Extracted page text data:
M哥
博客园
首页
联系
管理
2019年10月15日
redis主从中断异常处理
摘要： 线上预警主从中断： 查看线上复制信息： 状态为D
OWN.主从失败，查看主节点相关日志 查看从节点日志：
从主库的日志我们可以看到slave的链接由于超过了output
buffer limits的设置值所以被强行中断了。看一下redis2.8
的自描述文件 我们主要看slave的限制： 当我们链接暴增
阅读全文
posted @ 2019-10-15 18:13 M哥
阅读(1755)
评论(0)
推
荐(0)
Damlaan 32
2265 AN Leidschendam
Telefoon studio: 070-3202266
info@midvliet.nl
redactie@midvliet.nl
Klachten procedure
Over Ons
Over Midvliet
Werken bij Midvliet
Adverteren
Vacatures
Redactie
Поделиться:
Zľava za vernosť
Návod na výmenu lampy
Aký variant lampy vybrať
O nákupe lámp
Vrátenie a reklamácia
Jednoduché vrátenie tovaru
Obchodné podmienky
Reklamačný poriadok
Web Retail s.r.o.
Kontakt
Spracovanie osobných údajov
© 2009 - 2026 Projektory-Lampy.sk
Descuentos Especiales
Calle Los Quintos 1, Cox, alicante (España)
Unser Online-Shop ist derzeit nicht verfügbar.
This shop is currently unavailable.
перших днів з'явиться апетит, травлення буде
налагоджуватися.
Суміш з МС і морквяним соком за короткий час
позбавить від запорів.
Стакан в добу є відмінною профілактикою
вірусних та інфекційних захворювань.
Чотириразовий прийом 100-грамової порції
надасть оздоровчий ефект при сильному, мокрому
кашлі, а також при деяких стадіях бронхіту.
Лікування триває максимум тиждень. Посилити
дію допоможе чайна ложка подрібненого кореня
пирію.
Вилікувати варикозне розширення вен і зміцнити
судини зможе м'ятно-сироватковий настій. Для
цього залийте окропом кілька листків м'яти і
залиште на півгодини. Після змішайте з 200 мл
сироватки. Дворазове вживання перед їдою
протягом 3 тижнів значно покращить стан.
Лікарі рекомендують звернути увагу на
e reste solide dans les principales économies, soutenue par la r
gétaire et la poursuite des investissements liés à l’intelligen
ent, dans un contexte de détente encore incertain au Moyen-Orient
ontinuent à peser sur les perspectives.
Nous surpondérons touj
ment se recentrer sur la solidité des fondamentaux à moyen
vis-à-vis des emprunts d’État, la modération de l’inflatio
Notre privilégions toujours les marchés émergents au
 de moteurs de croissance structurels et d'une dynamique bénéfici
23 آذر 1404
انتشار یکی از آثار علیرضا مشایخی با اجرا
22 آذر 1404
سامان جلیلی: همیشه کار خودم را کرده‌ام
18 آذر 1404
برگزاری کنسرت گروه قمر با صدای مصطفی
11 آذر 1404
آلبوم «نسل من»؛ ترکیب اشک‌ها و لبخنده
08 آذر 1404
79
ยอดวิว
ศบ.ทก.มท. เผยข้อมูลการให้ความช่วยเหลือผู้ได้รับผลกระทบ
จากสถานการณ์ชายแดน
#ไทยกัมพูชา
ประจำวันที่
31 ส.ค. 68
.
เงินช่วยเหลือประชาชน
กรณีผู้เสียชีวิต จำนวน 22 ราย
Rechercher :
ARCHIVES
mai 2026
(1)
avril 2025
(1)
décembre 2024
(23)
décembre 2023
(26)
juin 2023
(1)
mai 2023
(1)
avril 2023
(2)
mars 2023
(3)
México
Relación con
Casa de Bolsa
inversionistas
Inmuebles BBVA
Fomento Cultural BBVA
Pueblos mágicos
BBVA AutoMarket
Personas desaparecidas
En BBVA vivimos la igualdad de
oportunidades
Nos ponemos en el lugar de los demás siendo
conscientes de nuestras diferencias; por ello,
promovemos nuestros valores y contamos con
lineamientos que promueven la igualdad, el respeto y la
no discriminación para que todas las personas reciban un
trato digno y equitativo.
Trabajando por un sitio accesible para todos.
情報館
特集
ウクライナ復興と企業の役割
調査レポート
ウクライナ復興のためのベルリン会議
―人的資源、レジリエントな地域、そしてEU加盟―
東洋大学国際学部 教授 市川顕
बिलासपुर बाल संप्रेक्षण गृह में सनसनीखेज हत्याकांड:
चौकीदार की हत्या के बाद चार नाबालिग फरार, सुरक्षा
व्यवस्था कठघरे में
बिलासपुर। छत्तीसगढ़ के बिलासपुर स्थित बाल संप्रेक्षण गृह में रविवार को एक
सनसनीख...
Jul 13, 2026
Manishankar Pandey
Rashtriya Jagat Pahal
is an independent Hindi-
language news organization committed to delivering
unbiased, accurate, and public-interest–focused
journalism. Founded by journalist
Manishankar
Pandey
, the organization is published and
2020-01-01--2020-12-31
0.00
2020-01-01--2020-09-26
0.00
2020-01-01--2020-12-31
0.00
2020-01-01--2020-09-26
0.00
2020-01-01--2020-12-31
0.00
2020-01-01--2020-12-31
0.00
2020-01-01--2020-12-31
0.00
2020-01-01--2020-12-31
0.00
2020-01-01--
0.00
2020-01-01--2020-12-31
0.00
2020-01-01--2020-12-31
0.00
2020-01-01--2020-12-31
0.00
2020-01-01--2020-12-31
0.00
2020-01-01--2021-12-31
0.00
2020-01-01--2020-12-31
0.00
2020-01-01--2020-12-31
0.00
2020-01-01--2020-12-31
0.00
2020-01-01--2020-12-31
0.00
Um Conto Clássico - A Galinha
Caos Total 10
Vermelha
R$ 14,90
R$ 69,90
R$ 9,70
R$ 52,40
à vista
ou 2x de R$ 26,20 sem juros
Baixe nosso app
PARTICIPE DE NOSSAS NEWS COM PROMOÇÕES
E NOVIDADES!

Requirement
Collect the lines of the data that carry the word "igualdad".

Answer section
En BBVA vivimos la igualdad de
lineamientos que promueven la igualdad, el respeto y la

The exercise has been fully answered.